## Alıştırmalar:
**1)** Aşağıdaki (a), (b) ve (c) ifadeleri belgeyle örtüşüyor mu? Her biri için evet ya da hayır deyip kararı belirleyen sözcükleri belgeden aynen alıntılayın.
(a) Ali Bilaloğlu, Doğuş Otomotiv'in Yönetim Kurulu Başkanıdır.
(b) Bilaloğlu'na göre bu değişim özellikle Asya'da hız kazanmıştır.
(c) Yeni iş modelleri tüketici talepleri doğrultusunda oluşturulmaktadır.
**2)** Listede "pose: elev=232.2 azim=40.1" içeren satırla açılıp "Dot at: (249, 312)" içeren satırla kapanan bölümü, iki uç satır da dahil olmak üzere, birebir tekrar eder misiniz?

-------- Belge

Otomotiv

23 Ekim 2024 11:15

Yeni iş modelleri kurgulanıyor

Otomotiv sektöründe bağlantılı araçlar, yeni yazılım tabanlı hizmetler ve dijital platformların entegrasyonu gibi konulara odaklanıldığını belirten Doğuş Otomotiv Yönetim Kurulu Başkanı Ali Bilaloğlu, “Özellikle Avrupa'da sürdürülebilirlik ve çevreyi koruma politikalarıyla bu değişim hız kazanmış durumda. Tüketici talepleri doğrultusunda ise yeni iş modelleri oluşturuluyor” yorumunda bulunuyor.

----------------
-------- Verilen liste

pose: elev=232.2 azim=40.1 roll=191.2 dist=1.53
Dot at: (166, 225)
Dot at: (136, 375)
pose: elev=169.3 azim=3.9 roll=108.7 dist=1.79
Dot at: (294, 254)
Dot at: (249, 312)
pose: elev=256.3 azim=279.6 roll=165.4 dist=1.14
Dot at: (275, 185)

----------------
-------- Verilen liste

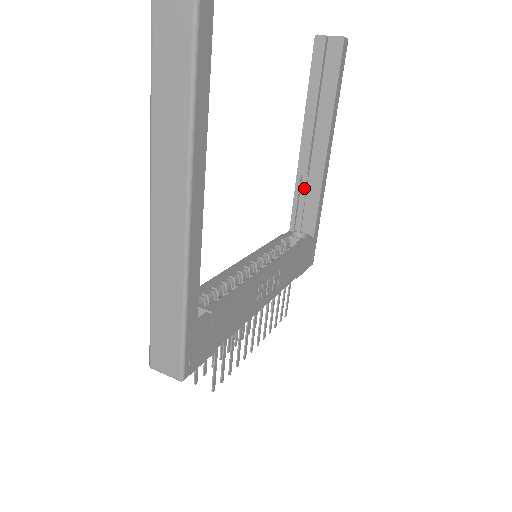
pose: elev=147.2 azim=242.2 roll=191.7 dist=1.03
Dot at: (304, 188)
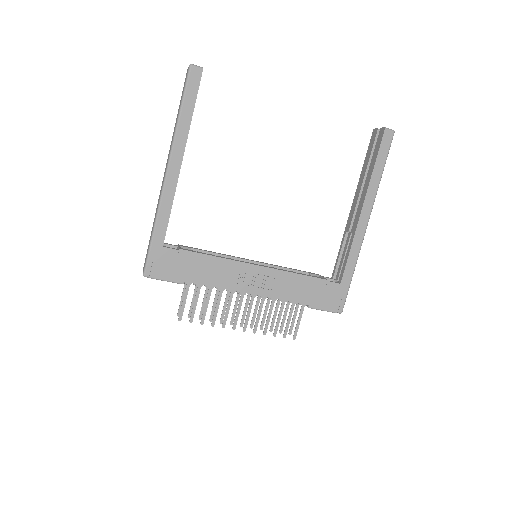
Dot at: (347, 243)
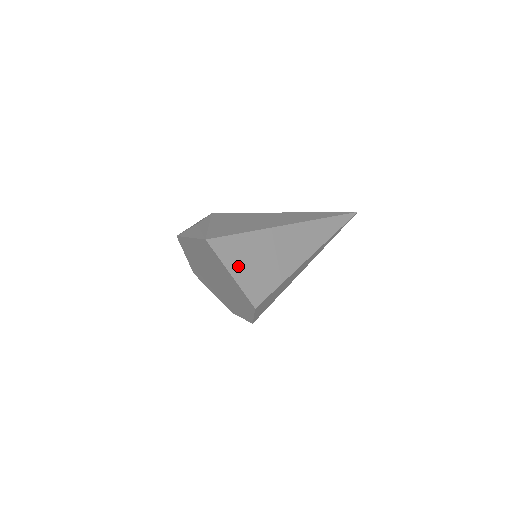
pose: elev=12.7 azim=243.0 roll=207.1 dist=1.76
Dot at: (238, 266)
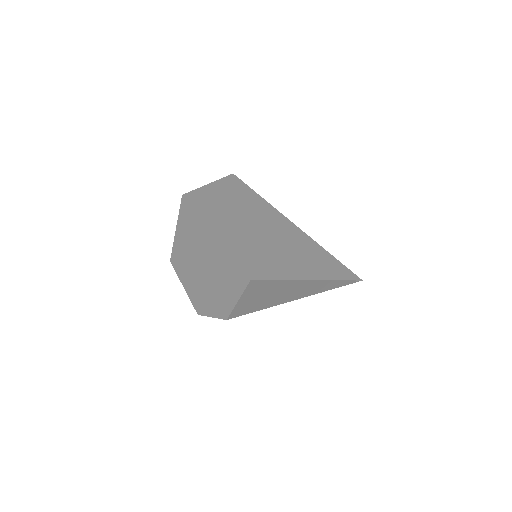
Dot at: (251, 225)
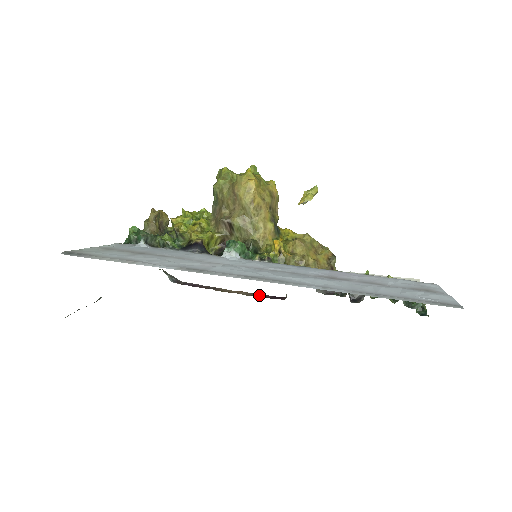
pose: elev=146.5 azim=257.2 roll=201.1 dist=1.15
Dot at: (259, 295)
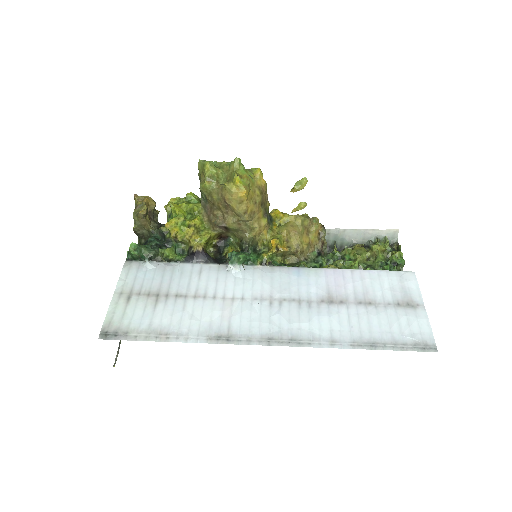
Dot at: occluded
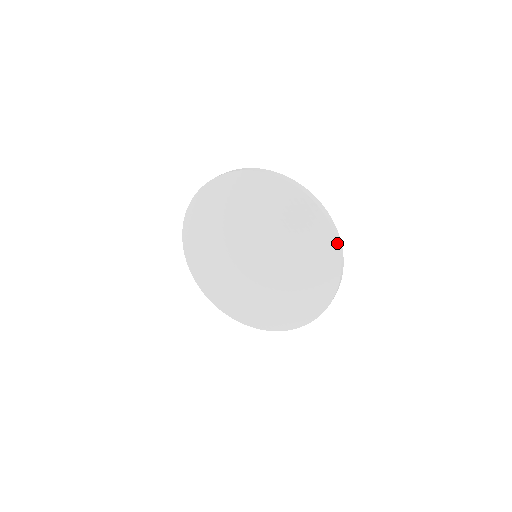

----------------
-------- Verilen liste

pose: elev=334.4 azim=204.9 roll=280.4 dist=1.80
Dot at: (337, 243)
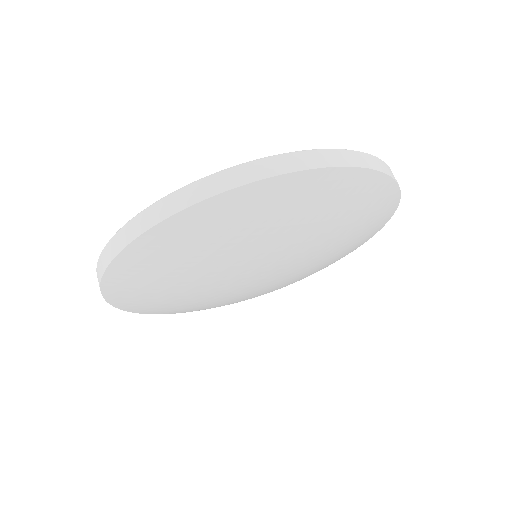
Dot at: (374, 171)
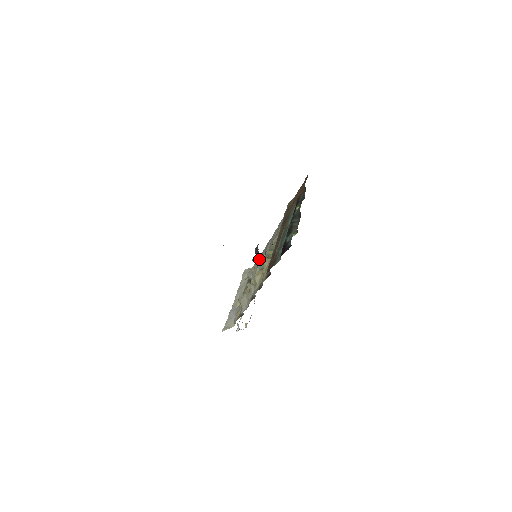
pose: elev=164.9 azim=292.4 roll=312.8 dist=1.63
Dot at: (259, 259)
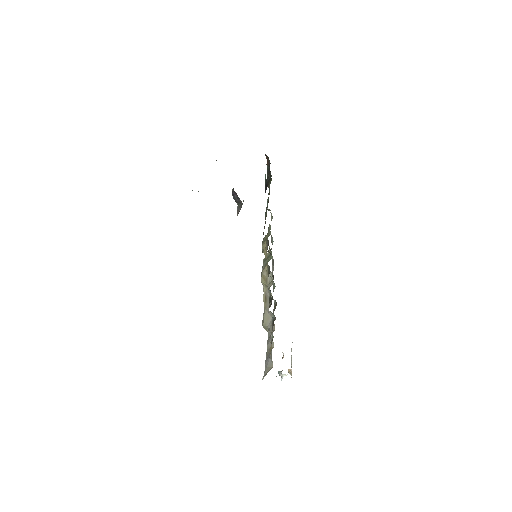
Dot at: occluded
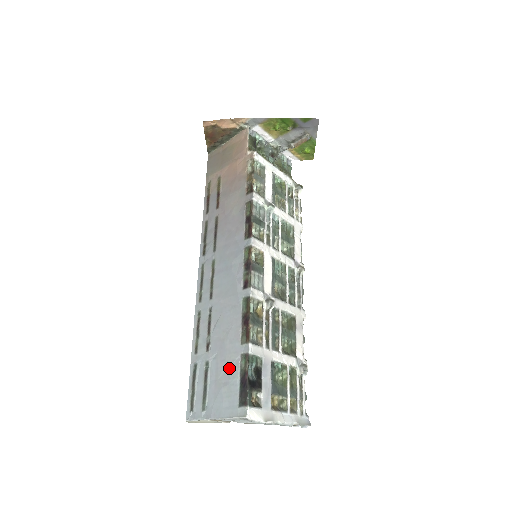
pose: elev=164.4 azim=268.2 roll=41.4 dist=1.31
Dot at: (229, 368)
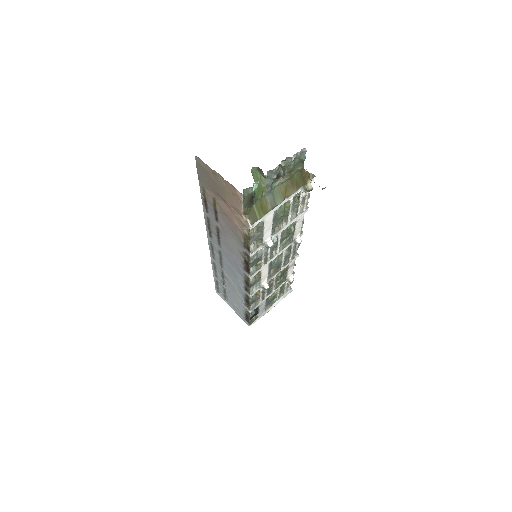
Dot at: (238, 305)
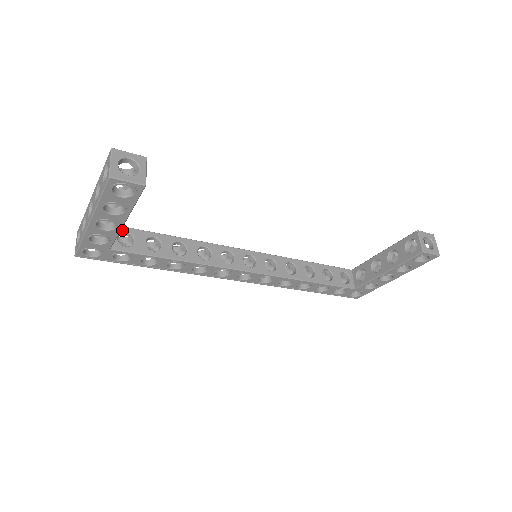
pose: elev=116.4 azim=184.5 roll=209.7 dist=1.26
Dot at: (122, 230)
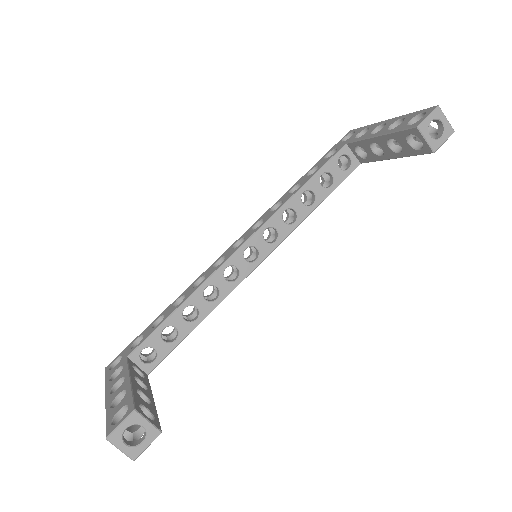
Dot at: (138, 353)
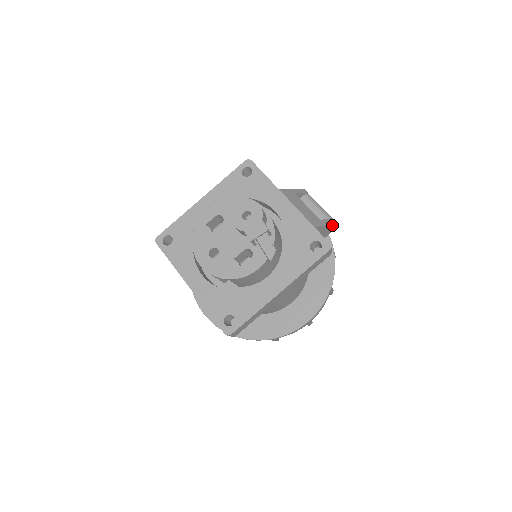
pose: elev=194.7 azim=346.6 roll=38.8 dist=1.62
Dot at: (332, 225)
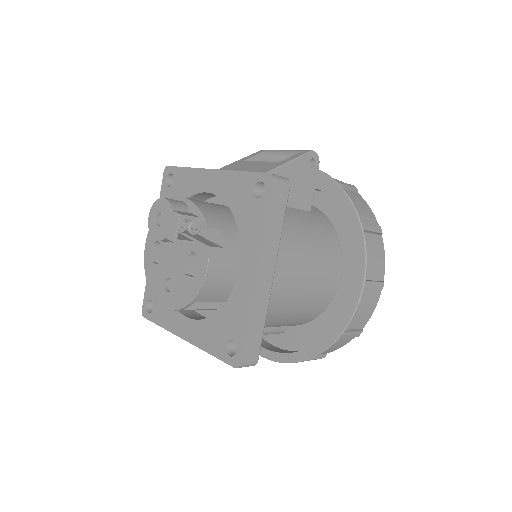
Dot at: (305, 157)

----------------

## Doğru cevaplar:
**1)**
(a) Evet: "Doğuş Otomotiv Yönetim Kurulu Başkanı Ali Bilaloğlu"
(b) Hayır: "Özellikle Avrupa'da sürdürülebilirlik ve çevreyi koruma politikalarıyla bu değişim hız kazanmış durumda."
(c) Evet: "Tüketici talepleri doğrultusunda ise yeni iş modelleri oluşturuluyor"

**2)**
pose: elev=232.2 azim=40.1 roll=191.2 dist=1.53
Dot at: (166, 225)
Dot at: (136, 375)
pose: elev=169.3 azim=3.9 roll=108.7 dist=1.79
Dot at: (294, 254)
Dot at: (249, 312)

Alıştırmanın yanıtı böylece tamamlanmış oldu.